The biggest threat we face is clearly the 1000 or so high density houses in the green belt -see green belt fight for details. But there are other, damaging , threats to our environment and way of life.

The centrepiece of Dorset County Council's emerging strategy on waste disposal is a large expensive incinerator at Hurn Airport. They plan to do this with Government aid on a PFI project. A plus is that it would generate some electricity; a minus is that waste would have to be trucked in from all over Dorset, the Bournemouth/Poole conurbation, and possibly other counties.
The risk to Council Tax is very large. At a recent D.C.C. cabinet meeting it emerged that over a 30 year life they might, on a worst case, have to find some as much as £186 million extra. This is all likely to come out in public in the Autumn of 2009 and W.P.R.A. will be holding public meetings to inform and engage the public.

We already have 2 gravel plants adjacent to West Parley and they generate unwanted lorry traffic. Developers have propsed 3 more near to the airport, and Dorset County Council will be deciding on these later this year.
In all the reams of paperwork on the housing plans, the airport expansion, the waste plant and the gravel sites, the effect on the roads is always considered separately, if at all. W.P.R.A. has seen no Council documents that attempt to add the overall effect of these different plans. It is a point that we consistently try to bring to the attention of Councillors.

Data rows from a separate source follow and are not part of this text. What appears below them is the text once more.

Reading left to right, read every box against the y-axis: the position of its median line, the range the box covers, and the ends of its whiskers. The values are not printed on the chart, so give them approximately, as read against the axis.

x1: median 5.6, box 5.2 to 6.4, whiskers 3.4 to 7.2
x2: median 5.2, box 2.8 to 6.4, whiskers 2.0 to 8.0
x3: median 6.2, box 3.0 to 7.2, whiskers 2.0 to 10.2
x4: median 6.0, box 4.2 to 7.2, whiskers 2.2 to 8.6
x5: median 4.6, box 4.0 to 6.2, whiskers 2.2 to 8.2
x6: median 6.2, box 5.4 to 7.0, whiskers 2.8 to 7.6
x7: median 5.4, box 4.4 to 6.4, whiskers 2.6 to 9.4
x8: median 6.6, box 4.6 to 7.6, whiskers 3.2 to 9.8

The traffic in and through West Parley is now very heavy, and that is without the green belt houses, the waste plant, and the extra from a growing airport. Parley Cross is at maximum planned capacity now. It is routine at rush hours to see traffic at a halt all the way from Parley Cross to the Kinson roundabout, as well as all the way from Parley Cross to the Hurn Bridge.
No money is allocated in plans for any improvements in the next 10 years - and yet the authorities continue to plan large housing estates, a waste plant, more gravel plants, and an airport due for a fourfold expansion.
Paradoxically, it may well be the pressure on our roads that eventually stops some of these plans.

Our West Parley Survey showed that local people liked 'their' airport, and used it. But it also showed concern at the planned fourfold expansion in passengers over the next 10 years. As it is, the problem may well solve itself - no one will be able to get to the Airport anyway.